Yes, _House_ restored my faith in TV to actually come out with something watchable. I haven't been this appreciative of a series since _Star Trek: Voyager_ came out, way back when.

TV has the potential to be an artistic medium, though usually, to me, it's just bread and circuses. Just mindless distractions to keep the citizens happy while Rome burns. That, and the overall low, low quality of most TV programming just makes the whole entity laughable. Aside from a show here and there, most TV is just worthless garbage, appealing to whichever trend the masses seem to want.

Such as _American Idol_. Now there's a dancing competition show (two, actually), an ice-skating competition show, and all of this came from _Survivor_ and competition-ish survival shows. It's all just variations of a theme. And nothing anyone does is unique, just rehashing the same old stuff. Absolutely no creativity or artistic merit, especially in week after week of listening to zombies get in front of judges and groan for brains.
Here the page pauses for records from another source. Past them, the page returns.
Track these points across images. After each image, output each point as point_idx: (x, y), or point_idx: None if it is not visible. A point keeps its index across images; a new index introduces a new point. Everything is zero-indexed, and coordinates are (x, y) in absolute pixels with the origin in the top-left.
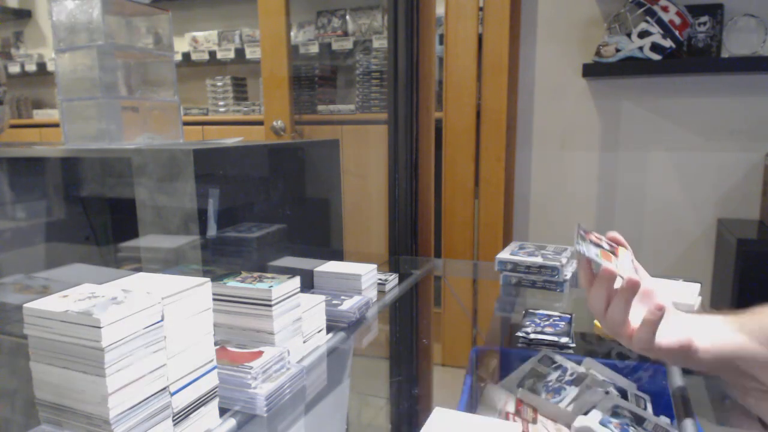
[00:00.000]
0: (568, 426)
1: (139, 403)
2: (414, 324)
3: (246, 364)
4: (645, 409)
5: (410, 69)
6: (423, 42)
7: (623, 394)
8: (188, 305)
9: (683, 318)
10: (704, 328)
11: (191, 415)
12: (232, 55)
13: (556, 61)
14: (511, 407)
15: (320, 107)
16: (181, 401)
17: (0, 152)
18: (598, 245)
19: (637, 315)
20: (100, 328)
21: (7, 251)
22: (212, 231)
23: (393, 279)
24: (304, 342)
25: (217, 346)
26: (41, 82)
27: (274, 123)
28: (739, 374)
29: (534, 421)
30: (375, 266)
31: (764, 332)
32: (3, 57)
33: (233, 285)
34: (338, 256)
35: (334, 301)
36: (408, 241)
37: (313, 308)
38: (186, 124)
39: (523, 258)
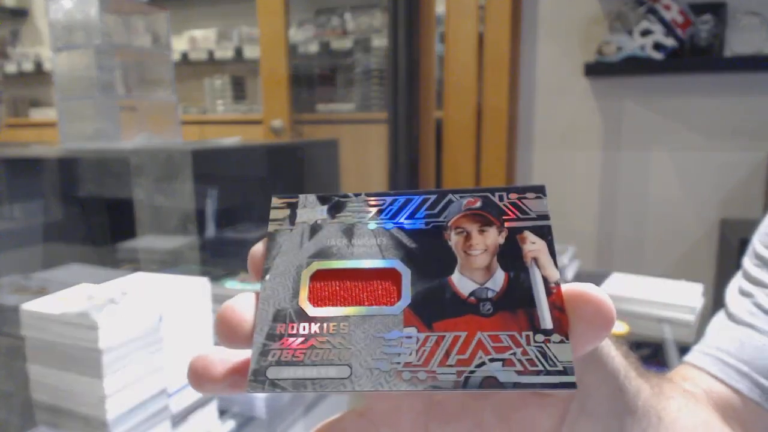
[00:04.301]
0: None
1: (138, 405)
2: None
3: None
4: None
5: (410, 68)
6: (423, 41)
7: None
8: (187, 306)
9: None
10: None
11: (190, 417)
12: (230, 54)
13: (558, 59)
14: None
15: (319, 106)
16: (179, 403)
17: None
18: None
19: None
20: (97, 329)
21: (3, 251)
22: (211, 231)
23: None
24: None
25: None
26: (38, 81)
27: (273, 122)
28: None
29: None
30: None
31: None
32: (0, 56)
33: (232, 286)
34: None
35: None
36: None
37: None
38: (184, 123)
39: None
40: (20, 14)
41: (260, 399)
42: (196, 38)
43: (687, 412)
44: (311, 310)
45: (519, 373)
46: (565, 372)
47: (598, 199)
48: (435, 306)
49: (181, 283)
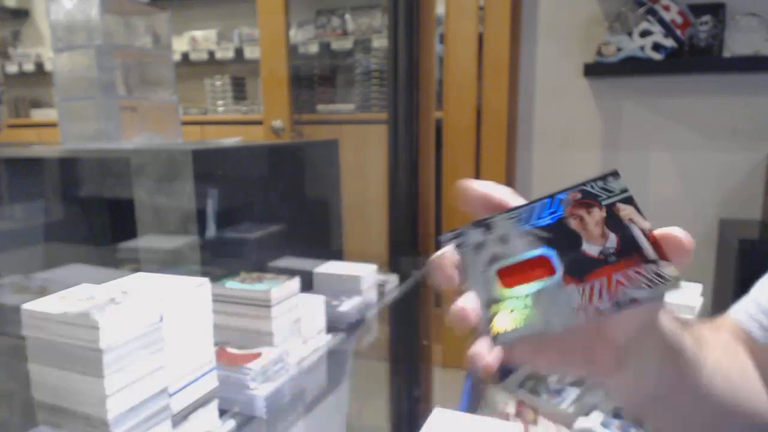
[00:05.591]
0: (569, 427)
1: (138, 404)
2: (414, 325)
3: (245, 365)
4: None
5: (410, 68)
6: (423, 41)
7: None
8: (187, 306)
9: None
10: None
11: (190, 417)
12: (231, 54)
13: (557, 60)
14: (511, 409)
15: (320, 107)
16: (180, 402)
17: None
18: None
19: None
20: (98, 329)
21: (4, 252)
22: (211, 231)
23: (393, 280)
24: (304, 343)
25: (216, 347)
26: (39, 81)
27: (274, 123)
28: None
29: (535, 422)
30: (375, 267)
31: None
32: (1, 57)
33: (232, 286)
34: (338, 256)
35: (334, 302)
36: (408, 242)
37: (312, 309)
38: (185, 123)
39: None
40: (21, 15)
41: (260, 399)
42: (197, 39)
43: (726, 360)
44: (507, 293)
45: (648, 288)
46: (677, 279)
47: None
48: (580, 268)
49: (181, 283)
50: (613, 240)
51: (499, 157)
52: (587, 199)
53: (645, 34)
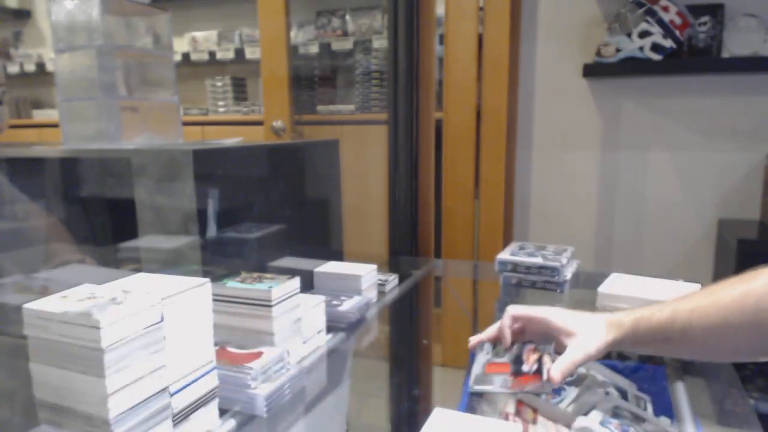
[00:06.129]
0: (569, 427)
1: (139, 403)
2: (414, 324)
3: (246, 364)
4: (645, 409)
5: (410, 69)
6: (423, 42)
7: (623, 394)
8: (188, 306)
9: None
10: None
11: (191, 416)
12: (231, 55)
13: (557, 61)
14: (511, 408)
15: (320, 107)
16: (181, 402)
17: None
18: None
19: None
20: (99, 328)
21: (6, 251)
22: (212, 231)
23: (393, 279)
24: (304, 343)
25: (217, 347)
26: (40, 82)
27: (274, 123)
28: None
29: (534, 422)
30: (375, 267)
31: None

TV has potential, of course, but most shows are just geared to appeal to the lowest common denominator of society. Very little of it aspires to anything of greater quality than that which came before. Personally, I'm content with DVDs and a few shows here and there. I really can't be bothered with the rest.


----------



## Talierin (Jun 4, 2006)

The new Doctor Who is really really good - it's actually quite refreshing to watch a BBC show on american television, you brits use the medium differently than we do over here. Better drama, better acting, better writing, and in the case of sci fi, less special effects to take over the episode. Also it seems like there's less commercials. I'm quite enjoying it - ok, so maybe I'm addicted to doctor who *looks around sheepishly*

American television right now pretty much sucks. CSI the original is a pretty good show, but after awhile it gets a little old, and the format for every episode is the same. I mean, I can look at the clock and tell you exactly what plot point we're at. For example, at 9:50pm is when they'll accuse a person of the crime, but then suddenly realize based on something they said or some tiny piece of overlooked evidence, that it was someone entirely different, in which they now have to track that person down and force a confession out of them. Forget their right to silence, they always get a confession, and, under as much pressure as possible, cause, you know, that's better tension in the episode.

As for other shows, Firefly rocked, if there was any show that should have stayed on tv longer it was Firefly. I like Lost, but it is a teensy bit soap opera and sometimes I want to throw things at the tv because the people on the island are so gosh darn stupid, and they pretty much have no survival skills to speak of, nor seem to need them. It's rather annoying.

I do like some reality tv shows *ashamed* but only the good ones, like The Amazing Race (I like seeing the different countries, and it's just fun to watch and make bets on who's getting kicked off - my sister and I get very loud watching this show when our favorite teams are behind, hehehe), America's Next Top Model (I like the clothes, and the interesting photography shoots), and Project: Runway (the clothes, and the fact it's all about design)

Worst reality show I've ever watched was American Inventor. Talk about lame, ugh.


----------



## Violanthe (Jun 12, 2006)

I agree with Firefly. TV is poorer for not having Joss Whedon shows on anymore.


----------



## cardanas (Jun 13, 2006)

Television has the potential to be an artistic medium and is recognised as such; unfortunately this potential is rarely utilised.


----------



## Mike (Jul 1, 2006)

Ecxept in "Bonanza". That was an excellent show!


----------



## Ithrynluin (Jul 2, 2006)

Mike, are you sure you're only 17?


----------



## Mike (Jul 2, 2006)

Yes, indeed, I am 17.

I was quite skeptical when my dad bought the boxed set of this show about a year ago, but afterwards I was hooked. Great stuff. A classic.


----------



## Alcuin (Jul 3, 2006)

Yes. TV is an artistic medium. 

Twinkies are nourishing food. 

Varda Elbereth Gilthoniel is really Tinkerbelle in disguise. Folks call her “VEG” for short. Only Manwë gets to call her “Veggie.” 

The Witch-king of Angmar is just that old prankster, Isildur, with a paper bag over his head, trying to see if he can scare Sam bad enough to make him change his lederhosen.


----------